### 分析用の文章
::::

書きながら考えたこと。

奈良で暮らす20代の男の、とりとめのない日々の記録です。

マッチ。

 

マッチを使うのが好きだ。

さいころは、怖かった記憶がある。家族でお墓参りに行って線香に火をつけるときは、毎回他の人にやってもらっていた。中学の理科の実験でアルコールランプに火をつけるために使わないといけない場面が出てきて、怖がってると格好悪いからと、家でこっそり練習した。

 

今ではお手の物だ。火が持ち手のところまで燃え移ってくるのを怖がることなく、冷静にキャンドルや蚊取り線香なんかにも火をつけることができる。

 

ライターとかチャッカマンとか色々あるけれど、あえて僕がマッチを使うのは、家にたくさんあるからだ。

去年死んだばあちゃんが、飲食店のレジにマッチが置いてあるのをよくもらってきてコレクションのように集めていた。別にマッチ集めが趣味なんて話を聞いたことがなかったから、ティッシュなんかと同じように、「もらえるものはもらっておこう」という大阪人の?精神からきたものだと思う。僕のおばあちゃんはホテルのボールペンやバスタオルもよく持ち帰っていたのだ。(ばあちゃんのいとこに至っては、昔ホテルのテレビを持って帰ったという笑い話も聞いたことがある。)

 

そんなこんなで、ばあちゃんの部屋を整理していたときにケースに100個くらい入っているのを見つけたのでもらって、一人暮らしの部屋に持ち帰ってきた。

::::

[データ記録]

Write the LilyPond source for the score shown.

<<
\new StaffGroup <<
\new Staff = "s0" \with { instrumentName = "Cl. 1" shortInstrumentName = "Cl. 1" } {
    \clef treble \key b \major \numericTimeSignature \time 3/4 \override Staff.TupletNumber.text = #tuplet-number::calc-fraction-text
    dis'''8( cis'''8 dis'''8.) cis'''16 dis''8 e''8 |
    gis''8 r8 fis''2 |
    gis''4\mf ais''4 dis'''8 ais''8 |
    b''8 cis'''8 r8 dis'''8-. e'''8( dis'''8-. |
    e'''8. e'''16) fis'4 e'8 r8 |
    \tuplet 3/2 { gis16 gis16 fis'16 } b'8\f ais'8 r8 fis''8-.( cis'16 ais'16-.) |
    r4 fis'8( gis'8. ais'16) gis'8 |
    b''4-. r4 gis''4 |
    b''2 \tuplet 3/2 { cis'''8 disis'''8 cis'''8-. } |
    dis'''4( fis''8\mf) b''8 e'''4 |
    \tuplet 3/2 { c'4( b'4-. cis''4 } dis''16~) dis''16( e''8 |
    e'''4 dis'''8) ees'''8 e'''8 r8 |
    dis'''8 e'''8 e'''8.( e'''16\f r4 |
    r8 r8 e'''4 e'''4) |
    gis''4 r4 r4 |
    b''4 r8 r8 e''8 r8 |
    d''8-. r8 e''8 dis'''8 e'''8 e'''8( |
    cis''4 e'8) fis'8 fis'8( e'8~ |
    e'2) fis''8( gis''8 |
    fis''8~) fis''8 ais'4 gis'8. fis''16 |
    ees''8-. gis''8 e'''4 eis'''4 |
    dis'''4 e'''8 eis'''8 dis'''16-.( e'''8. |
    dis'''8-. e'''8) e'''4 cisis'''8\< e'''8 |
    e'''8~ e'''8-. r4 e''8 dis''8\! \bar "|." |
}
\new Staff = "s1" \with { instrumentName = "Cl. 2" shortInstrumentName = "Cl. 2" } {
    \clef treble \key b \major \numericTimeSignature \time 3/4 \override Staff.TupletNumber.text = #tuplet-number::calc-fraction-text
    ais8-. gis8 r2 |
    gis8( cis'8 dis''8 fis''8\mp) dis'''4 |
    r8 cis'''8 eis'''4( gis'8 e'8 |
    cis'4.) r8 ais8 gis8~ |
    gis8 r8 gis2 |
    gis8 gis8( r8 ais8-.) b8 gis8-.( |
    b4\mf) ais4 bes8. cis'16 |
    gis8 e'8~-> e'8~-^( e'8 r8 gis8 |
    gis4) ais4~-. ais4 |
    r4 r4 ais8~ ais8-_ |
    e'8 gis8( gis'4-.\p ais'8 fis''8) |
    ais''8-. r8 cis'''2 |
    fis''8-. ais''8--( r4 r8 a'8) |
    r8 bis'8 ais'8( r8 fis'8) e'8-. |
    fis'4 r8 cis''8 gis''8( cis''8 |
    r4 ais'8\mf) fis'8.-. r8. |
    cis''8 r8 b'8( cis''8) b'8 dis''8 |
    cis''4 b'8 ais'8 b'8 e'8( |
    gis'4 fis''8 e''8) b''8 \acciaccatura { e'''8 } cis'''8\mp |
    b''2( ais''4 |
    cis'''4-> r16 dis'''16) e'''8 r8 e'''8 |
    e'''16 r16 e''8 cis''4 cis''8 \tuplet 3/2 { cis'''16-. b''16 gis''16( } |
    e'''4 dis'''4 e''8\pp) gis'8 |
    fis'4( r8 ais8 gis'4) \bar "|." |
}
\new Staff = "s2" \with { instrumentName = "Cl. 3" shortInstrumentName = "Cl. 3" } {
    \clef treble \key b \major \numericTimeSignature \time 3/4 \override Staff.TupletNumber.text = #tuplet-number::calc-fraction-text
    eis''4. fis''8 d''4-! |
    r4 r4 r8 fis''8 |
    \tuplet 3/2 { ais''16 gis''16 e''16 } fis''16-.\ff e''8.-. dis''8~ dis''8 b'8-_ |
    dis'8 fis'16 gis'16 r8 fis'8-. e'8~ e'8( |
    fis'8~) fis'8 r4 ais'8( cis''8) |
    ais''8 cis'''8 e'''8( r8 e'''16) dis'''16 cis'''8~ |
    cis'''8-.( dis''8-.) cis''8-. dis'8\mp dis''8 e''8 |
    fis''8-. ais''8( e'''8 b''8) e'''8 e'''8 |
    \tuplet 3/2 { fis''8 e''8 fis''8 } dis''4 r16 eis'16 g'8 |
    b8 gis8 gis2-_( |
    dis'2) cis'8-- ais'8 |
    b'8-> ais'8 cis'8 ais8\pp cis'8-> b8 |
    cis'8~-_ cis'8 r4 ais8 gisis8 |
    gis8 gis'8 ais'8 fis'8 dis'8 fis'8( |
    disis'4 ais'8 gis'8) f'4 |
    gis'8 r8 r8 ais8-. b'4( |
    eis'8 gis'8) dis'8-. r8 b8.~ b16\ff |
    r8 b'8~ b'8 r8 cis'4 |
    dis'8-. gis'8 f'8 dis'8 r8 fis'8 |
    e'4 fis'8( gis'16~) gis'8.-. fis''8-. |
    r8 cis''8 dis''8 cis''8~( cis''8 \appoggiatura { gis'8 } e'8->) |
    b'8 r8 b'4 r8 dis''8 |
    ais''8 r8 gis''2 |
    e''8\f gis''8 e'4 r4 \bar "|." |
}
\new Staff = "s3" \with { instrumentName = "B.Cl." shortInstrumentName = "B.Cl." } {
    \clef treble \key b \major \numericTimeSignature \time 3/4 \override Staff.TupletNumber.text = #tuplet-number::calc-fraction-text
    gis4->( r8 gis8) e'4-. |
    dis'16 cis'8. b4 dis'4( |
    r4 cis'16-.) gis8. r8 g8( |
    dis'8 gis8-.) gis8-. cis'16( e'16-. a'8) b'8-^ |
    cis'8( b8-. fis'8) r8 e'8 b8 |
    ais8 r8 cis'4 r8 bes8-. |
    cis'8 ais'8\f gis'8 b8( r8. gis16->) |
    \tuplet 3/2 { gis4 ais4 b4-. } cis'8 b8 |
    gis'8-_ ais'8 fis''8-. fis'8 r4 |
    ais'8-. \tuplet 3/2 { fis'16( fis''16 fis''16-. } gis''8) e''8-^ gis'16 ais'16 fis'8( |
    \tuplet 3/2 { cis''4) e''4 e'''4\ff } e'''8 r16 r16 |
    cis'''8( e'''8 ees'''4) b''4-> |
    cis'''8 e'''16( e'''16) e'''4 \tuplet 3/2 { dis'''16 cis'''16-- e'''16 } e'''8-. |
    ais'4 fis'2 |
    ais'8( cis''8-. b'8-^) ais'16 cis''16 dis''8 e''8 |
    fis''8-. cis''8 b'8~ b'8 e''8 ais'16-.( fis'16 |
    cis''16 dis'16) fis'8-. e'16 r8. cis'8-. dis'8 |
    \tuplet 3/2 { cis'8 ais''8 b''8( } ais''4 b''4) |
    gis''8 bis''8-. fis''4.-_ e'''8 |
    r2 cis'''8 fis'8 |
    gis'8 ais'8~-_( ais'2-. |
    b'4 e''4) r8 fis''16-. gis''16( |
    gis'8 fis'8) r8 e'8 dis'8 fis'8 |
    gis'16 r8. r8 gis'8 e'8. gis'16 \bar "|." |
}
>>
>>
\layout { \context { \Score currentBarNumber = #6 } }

::::

### やること
- 1) 次の(a)～(c)がマッチについての文章の内容と合っているかどうか、それぞれ「はい」か「いいえ」で答え、判断の根拠となる本文の語句をそのまま引用してください。(a) お墓参りで線香に火をつけるとき、筆者は毎回自分でマッチを使っていた。(b) 筆者がマッチを使うのは、家にたくさんあるからだ。(c) ばあちゃんの部屋で見つかったマッチは10個ほどだった。
- 2) マッチについての文章から、「マッチを使うのが好きだ。」から「笑い話も聞いたことがある。)」までを、両端の語句も含めて一字も変えずに書き写してください。
これらの行は使わなくても解けます。

### 練習問題の解答
- 1)
(a) いいえ。「毎回他の人にやってもらっていた」
(b) はい。「あえて僕がマッチを使うのは、家にたくさんあるからだ」
(c) いいえ。「ケースに100個くらい入っているのを見つけた」

- 2)
マッチを使うのが好きだ。

さいころは、怖かった記憶がある。家族でお墓参りに行って線香に火をつけるときは、毎回他の人にやってもらっていた。中学の理科の実験でアルコールランプに火をつけるために使わないといけない場面が出てきて、怖がってると格好悪いからと、家でこっそり練習した。

 

今ではお手の物だ。火が持ち手のところまで燃え移ってくるのを怖がることなく、冷静にキャンドルや蚊取り線香なんかにも火をつけることができる。

 

ライターとかチャッカマンとか色々あるけれど、あえて僕がマッチを使うのは、家にたくさんあるからだ。

去年死んだばあちゃんが、飲食店のレジにマッチが置いてあるのをよくもらってきてコレクションのように集めていた。別にマッチ集めが趣味なんて話を聞いたことがなかったから、ティッシュなんかと同じように、「もらえるものはもらっておこう」という大阪人の?精神からきたものだと思う。僕のおばあちゃんはホテルのボールペンやバスタオルもよく持ち帰っていたのだ。(ばあちゃんのいとこに至っては、昔ホテルのテレビを持って帰ったという笑い話も聞いたことがある。)